__Task details__:
For the records below, copy exactly the span that begins at the line containing "12: (441, 229)" and stops after the line containing "58: (769, 638)", minus any pictures.

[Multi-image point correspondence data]
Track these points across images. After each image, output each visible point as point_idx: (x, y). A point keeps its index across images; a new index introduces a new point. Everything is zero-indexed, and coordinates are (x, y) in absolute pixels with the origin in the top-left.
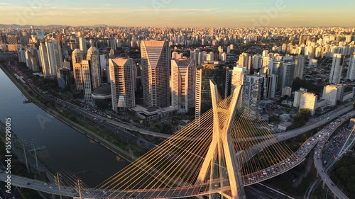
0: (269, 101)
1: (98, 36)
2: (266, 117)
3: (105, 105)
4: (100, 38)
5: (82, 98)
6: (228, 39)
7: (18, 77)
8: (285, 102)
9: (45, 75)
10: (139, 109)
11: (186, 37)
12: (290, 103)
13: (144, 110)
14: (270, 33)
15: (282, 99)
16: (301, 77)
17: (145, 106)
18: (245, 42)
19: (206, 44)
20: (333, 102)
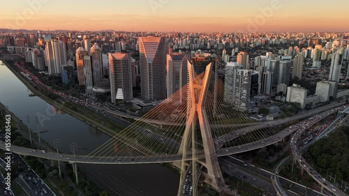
0: (264, 97)
1: (104, 39)
2: (256, 110)
3: (105, 98)
4: (105, 42)
5: (84, 92)
6: (234, 43)
7: (25, 75)
8: (279, 98)
9: (50, 73)
10: (136, 101)
11: (192, 42)
12: (283, 99)
13: (141, 102)
14: (279, 38)
15: (277, 95)
16: (300, 77)
17: (142, 99)
18: (252, 45)
19: (212, 47)
20: (325, 97)
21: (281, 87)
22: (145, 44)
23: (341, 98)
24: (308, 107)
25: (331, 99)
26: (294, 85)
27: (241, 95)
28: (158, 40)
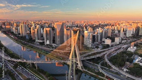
0: (97, 43)
1: (39, 23)
2: (95, 47)
3: (42, 44)
4: (40, 24)
5: (35, 42)
6: (88, 24)
7: (11, 36)
8: (103, 43)
9: (21, 35)
10: (54, 45)
11: (73, 24)
12: (104, 44)
13: (55, 45)
14: (104, 23)
15: (102, 42)
16: (110, 36)
17: (56, 44)
18: (94, 25)
19: (80, 26)
20: (118, 43)
21: (103, 39)
22: (57, 25)
23: (123, 43)
24: (112, 46)
25: (120, 43)
26: (108, 39)
27: (90, 42)
28: (61, 24)
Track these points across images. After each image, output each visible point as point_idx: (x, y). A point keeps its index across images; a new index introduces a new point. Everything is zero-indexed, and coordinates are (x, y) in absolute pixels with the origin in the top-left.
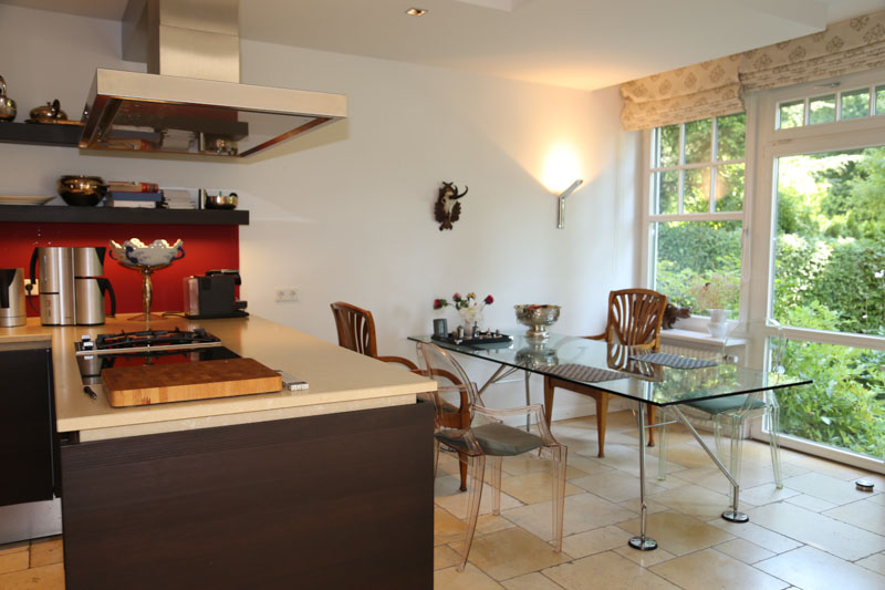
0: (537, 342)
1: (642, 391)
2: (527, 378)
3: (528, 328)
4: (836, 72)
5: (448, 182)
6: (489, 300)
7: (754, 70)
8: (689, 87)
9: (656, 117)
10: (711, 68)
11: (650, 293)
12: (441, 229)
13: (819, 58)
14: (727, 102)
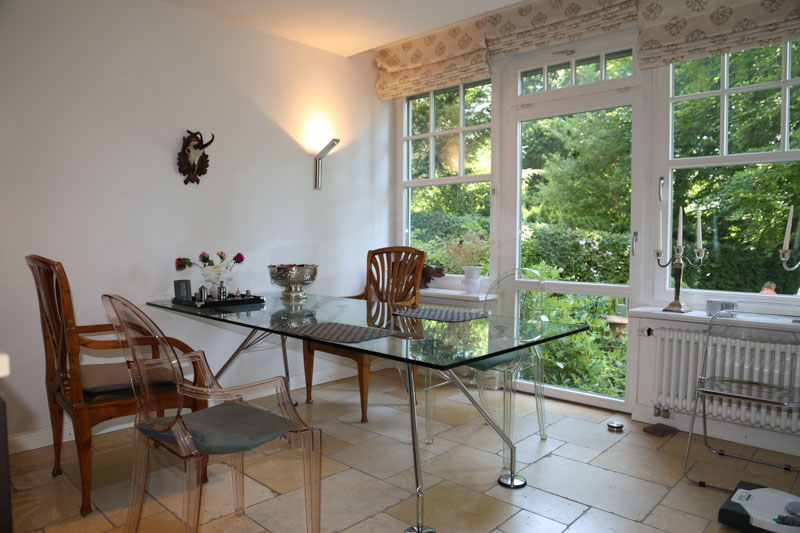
0: (293, 303)
1: (401, 349)
2: (283, 342)
3: (283, 289)
4: (574, 36)
5: (194, 131)
6: (239, 259)
7: (499, 36)
8: (439, 54)
9: (409, 85)
10: (459, 37)
11: (408, 250)
12: (186, 182)
13: (558, 23)
14: (475, 67)
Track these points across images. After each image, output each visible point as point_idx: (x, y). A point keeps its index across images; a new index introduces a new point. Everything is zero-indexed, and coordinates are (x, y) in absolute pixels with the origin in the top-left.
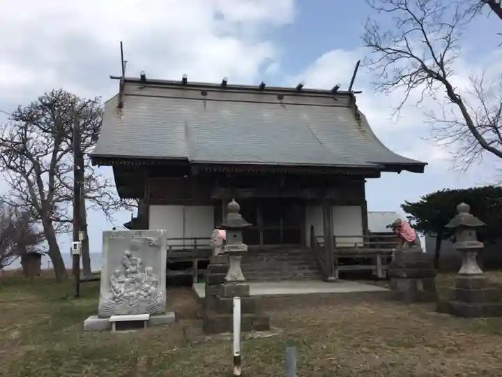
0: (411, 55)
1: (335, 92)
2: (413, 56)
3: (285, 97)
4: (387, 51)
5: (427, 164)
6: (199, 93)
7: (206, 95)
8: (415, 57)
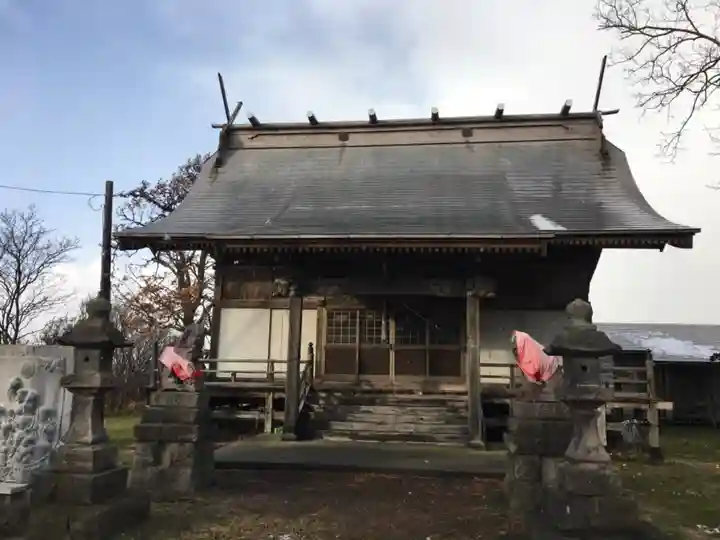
0: (697, 33)
1: (566, 116)
2: (702, 36)
3: (475, 132)
4: (646, 31)
5: (699, 230)
6: (336, 137)
7: (347, 139)
8: (706, 37)
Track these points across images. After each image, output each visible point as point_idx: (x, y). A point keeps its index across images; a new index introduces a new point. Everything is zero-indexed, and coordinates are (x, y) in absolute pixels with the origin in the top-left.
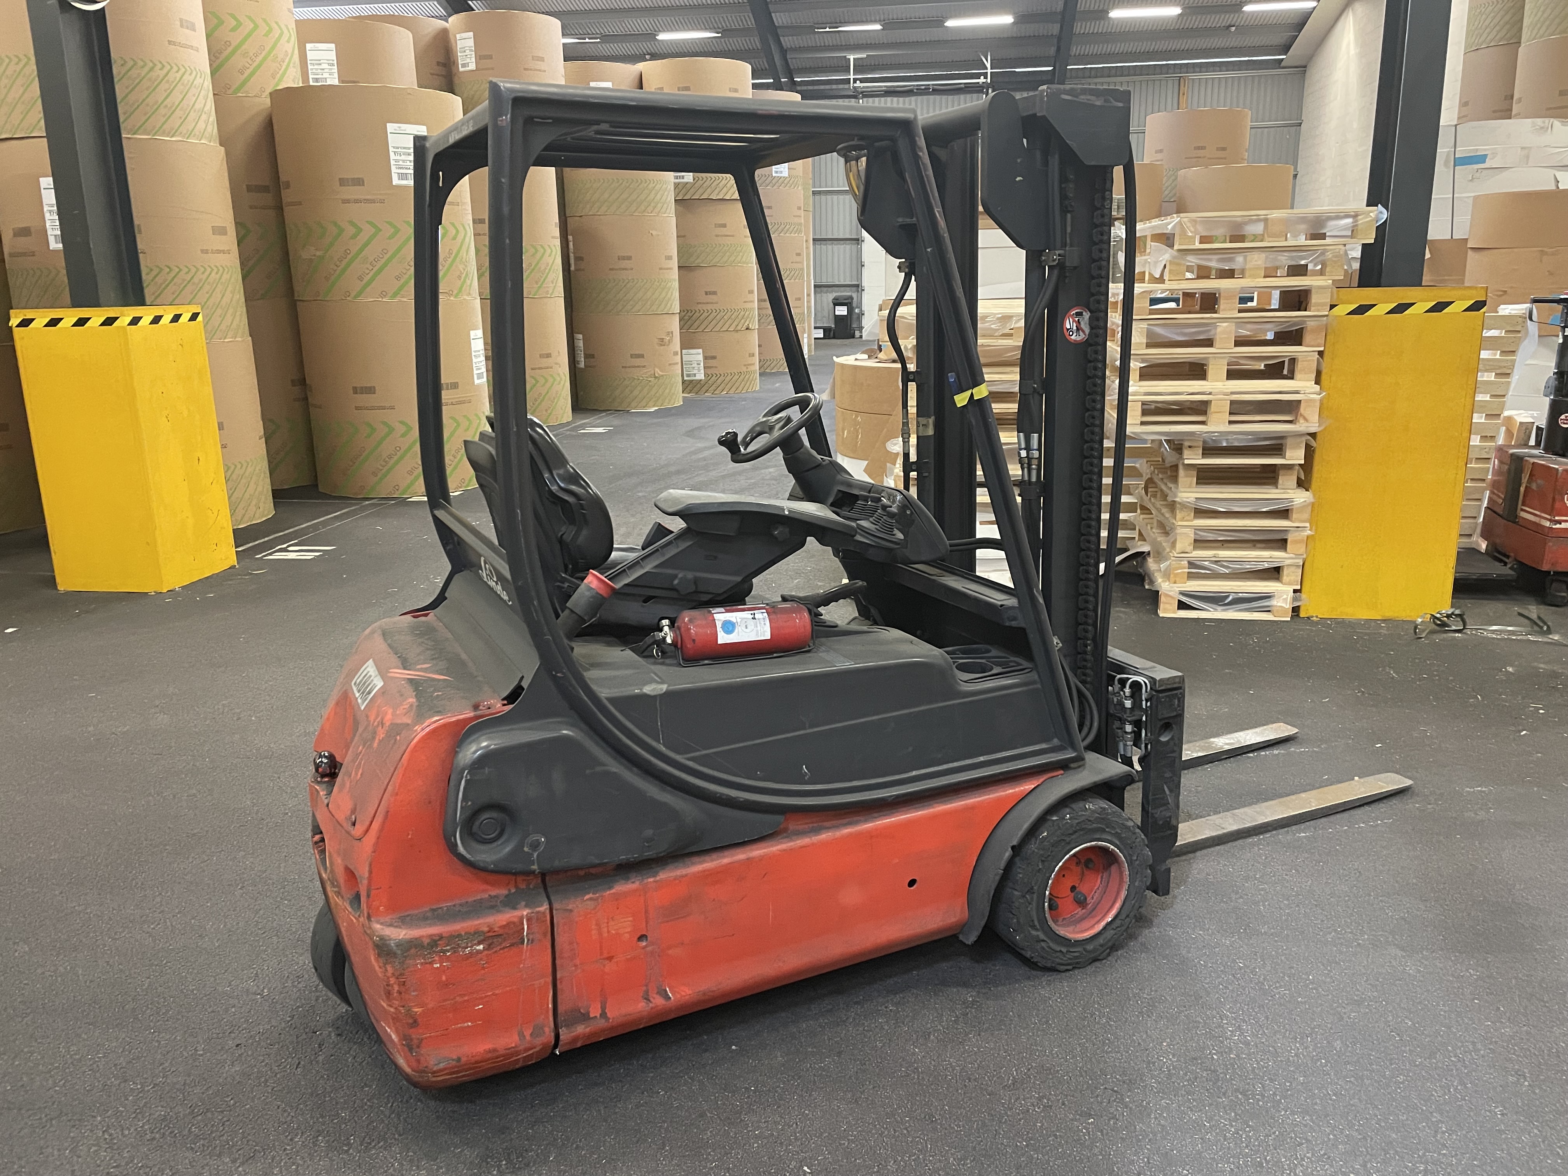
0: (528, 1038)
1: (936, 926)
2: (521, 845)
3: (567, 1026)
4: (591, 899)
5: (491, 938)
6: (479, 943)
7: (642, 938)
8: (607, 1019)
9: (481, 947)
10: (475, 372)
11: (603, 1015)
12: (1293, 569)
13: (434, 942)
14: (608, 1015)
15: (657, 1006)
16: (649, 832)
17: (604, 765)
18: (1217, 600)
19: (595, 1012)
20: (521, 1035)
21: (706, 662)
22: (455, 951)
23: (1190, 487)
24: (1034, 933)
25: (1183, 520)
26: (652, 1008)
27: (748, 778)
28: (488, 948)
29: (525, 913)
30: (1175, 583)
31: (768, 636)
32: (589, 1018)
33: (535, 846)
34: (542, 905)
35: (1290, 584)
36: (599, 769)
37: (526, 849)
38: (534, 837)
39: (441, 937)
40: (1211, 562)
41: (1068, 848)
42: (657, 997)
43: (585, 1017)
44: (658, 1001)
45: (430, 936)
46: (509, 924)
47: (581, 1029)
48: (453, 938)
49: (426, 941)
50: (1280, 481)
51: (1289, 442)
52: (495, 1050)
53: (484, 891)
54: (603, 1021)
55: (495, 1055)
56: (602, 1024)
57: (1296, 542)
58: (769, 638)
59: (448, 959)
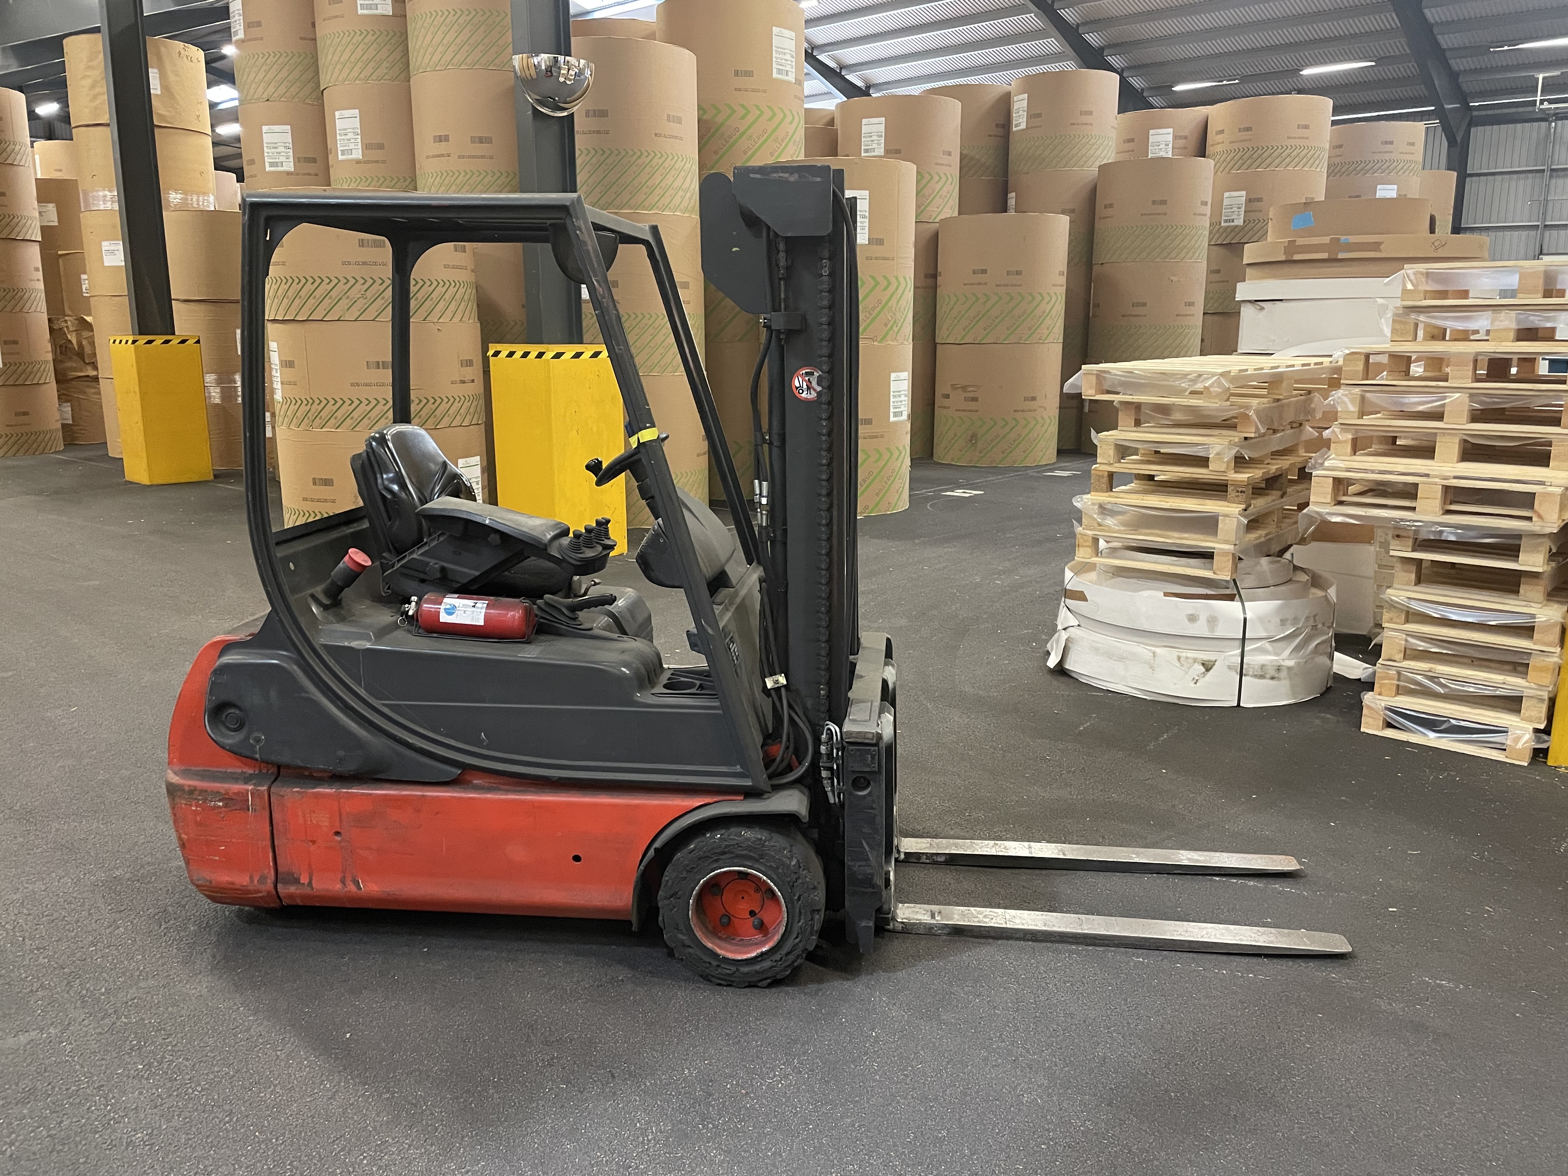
0: (256, 882)
1: (600, 904)
2: (247, 738)
3: (283, 883)
4: (297, 792)
5: (228, 799)
6: (220, 801)
7: (337, 833)
8: (312, 889)
9: (221, 804)
10: (892, 410)
11: (310, 884)
12: (1534, 702)
13: (192, 791)
14: (314, 885)
15: (350, 891)
16: (341, 753)
17: (307, 693)
18: (1431, 723)
19: (304, 880)
20: (251, 878)
21: (435, 635)
22: (205, 800)
23: (1407, 584)
24: (681, 936)
25: (1391, 621)
26: (346, 892)
27: (434, 732)
28: (226, 806)
29: (250, 788)
30: (1380, 694)
31: (481, 623)
32: (299, 883)
33: (258, 740)
34: (263, 786)
35: (1529, 720)
36: (303, 695)
37: (251, 741)
38: (256, 734)
39: (195, 789)
40: (1427, 677)
41: (715, 866)
42: (351, 883)
43: (297, 881)
44: (352, 888)
45: (189, 786)
46: (238, 793)
47: (292, 889)
48: (203, 791)
49: (187, 789)
50: (1522, 591)
51: (1524, 543)
52: (233, 884)
53: (239, 767)
54: (309, 889)
55: (231, 886)
56: (308, 891)
57: (1541, 669)
58: (482, 624)
59: (200, 806)
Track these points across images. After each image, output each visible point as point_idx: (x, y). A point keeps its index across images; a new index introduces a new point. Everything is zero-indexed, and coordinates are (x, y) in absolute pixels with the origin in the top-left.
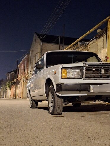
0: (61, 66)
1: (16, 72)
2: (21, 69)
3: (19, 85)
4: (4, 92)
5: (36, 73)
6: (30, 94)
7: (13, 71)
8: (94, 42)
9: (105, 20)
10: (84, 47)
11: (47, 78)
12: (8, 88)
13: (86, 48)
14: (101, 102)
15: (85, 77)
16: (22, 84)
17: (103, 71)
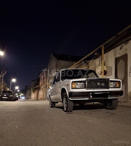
0: (71, 81)
1: (38, 80)
2: (42, 79)
3: (40, 90)
4: (29, 95)
5: (54, 83)
6: (50, 98)
7: (36, 80)
8: (93, 61)
9: (100, 47)
10: (86, 64)
11: (62, 88)
12: (32, 92)
13: (88, 65)
14: (97, 103)
15: (87, 88)
16: (42, 90)
17: (99, 84)
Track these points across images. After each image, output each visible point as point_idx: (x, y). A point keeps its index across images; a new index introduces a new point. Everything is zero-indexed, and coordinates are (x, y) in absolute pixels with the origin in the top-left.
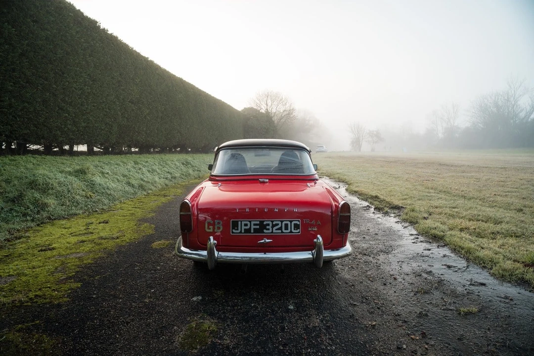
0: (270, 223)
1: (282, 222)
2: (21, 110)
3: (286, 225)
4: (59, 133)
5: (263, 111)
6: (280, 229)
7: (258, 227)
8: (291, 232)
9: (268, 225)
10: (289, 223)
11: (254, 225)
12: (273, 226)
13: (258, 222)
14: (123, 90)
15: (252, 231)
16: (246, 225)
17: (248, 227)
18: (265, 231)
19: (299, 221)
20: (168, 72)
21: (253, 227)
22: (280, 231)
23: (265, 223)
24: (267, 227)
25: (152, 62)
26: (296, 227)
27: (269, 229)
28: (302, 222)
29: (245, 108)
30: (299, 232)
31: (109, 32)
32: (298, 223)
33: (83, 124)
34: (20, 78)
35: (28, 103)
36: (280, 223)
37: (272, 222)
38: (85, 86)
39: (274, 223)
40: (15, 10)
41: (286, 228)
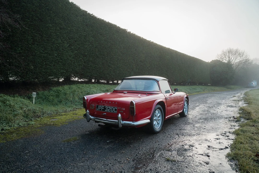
0: (107, 107)
1: (111, 107)
2: (95, 67)
3: (112, 109)
4: (108, 76)
5: (225, 61)
6: (110, 110)
7: (103, 108)
8: (113, 112)
9: (107, 108)
10: (113, 108)
11: (103, 107)
12: (108, 108)
13: (104, 107)
14: (137, 57)
15: (102, 110)
16: (100, 107)
17: (100, 108)
18: (105, 110)
19: (117, 108)
20: (161, 46)
21: (102, 108)
22: (110, 111)
23: (106, 107)
24: (106, 109)
25: (152, 42)
26: (116, 110)
27: (106, 110)
28: (118, 108)
29: (212, 60)
30: (116, 112)
31: (132, 33)
32: (116, 108)
33: (118, 72)
34: (95, 56)
35: (97, 64)
36: (110, 108)
37: (108, 107)
38: (119, 56)
39: (109, 107)
40: (94, 32)
41: (112, 110)
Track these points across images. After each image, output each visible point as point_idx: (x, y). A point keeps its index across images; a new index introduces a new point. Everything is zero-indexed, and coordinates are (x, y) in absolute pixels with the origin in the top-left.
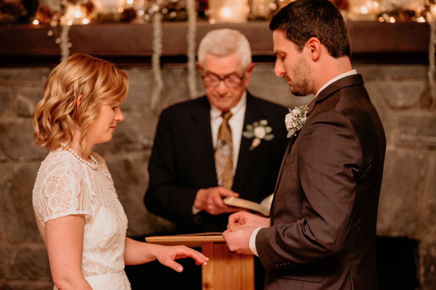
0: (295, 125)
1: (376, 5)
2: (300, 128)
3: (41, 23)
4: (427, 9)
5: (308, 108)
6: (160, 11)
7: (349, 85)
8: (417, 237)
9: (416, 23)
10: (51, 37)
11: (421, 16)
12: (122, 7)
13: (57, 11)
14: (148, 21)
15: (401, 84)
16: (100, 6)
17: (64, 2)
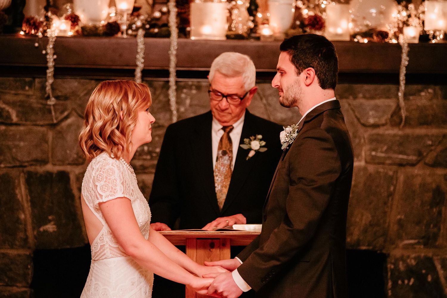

__Solution__:
12: (441, 229)
13: (819, 58)
14: (727, 102)
0: (293, 303)
1: (401, 349)
2: (283, 342)
3: (283, 289)
4: (574, 36)
5: (194, 131)
6: (239, 259)
7: (499, 36)
8: (439, 54)
9: (409, 85)
10: (459, 37)
11: (408, 250)
12: (186, 182)
13: (558, 23)
14: (475, 67)
Track these points across images. After each image, output each visible point as point_idx: (x, y). A point keeps its index across images; a new index introduces a new point. Everything is zero-indexed, and coordinates are (x, y) in absolute pixels with the origin in the top-left.
0: (411, 55)
1: (335, 92)
2: (413, 56)
3: (285, 97)
4: (387, 51)
5: (427, 164)
6: (199, 93)
7: (206, 95)
8: (415, 57)
0: (697, 33)
1: (566, 116)
2: (702, 36)
3: (475, 132)
4: (646, 31)
5: (699, 230)
6: (336, 137)
7: (347, 139)
8: (706, 37)
Track these points across images. After each image, output each visible point as point_idx: (x, y). A point keeps its index across images; a new index introduces a new point. Everything is zero-indexed, and coordinates are (x, y) in absolute pixels with the origin in the top-left.
0: (528, 1038)
1: (936, 926)
2: (521, 845)
3: (567, 1026)
4: (591, 899)
5: (491, 938)
6: (479, 943)
7: (642, 938)
8: (607, 1019)
9: (481, 947)
10: (475, 372)
11: (603, 1015)
12: (1293, 569)
13: (434, 942)
14: (608, 1015)
15: (657, 1006)
16: (649, 832)
17: (604, 765)
18: (1217, 600)
19: (595, 1012)
20: (521, 1035)
21: (706, 662)
22: (455, 951)
23: (1190, 487)
24: (1034, 933)
25: (1183, 520)
26: (652, 1008)
27: (748, 778)
28: (488, 948)
29: (525, 913)
30: (1175, 583)
31: (768, 636)
32: (589, 1018)
33: (535, 846)
34: (542, 905)
35: (1290, 584)
36: (599, 769)
37: (526, 849)
38: (534, 837)
39: (441, 937)
40: (1211, 562)
41: (1068, 848)
42: (657, 997)
43: (585, 1017)
44: (658, 1001)
45: (430, 936)
46: (509, 924)
47: (581, 1029)
48: (453, 938)
49: (426, 941)
50: (1280, 481)
51: (1289, 442)
52: (495, 1050)
53: (484, 891)
54: (603, 1021)
55: (495, 1055)
56: (602, 1024)
57: (1296, 542)
58: (769, 638)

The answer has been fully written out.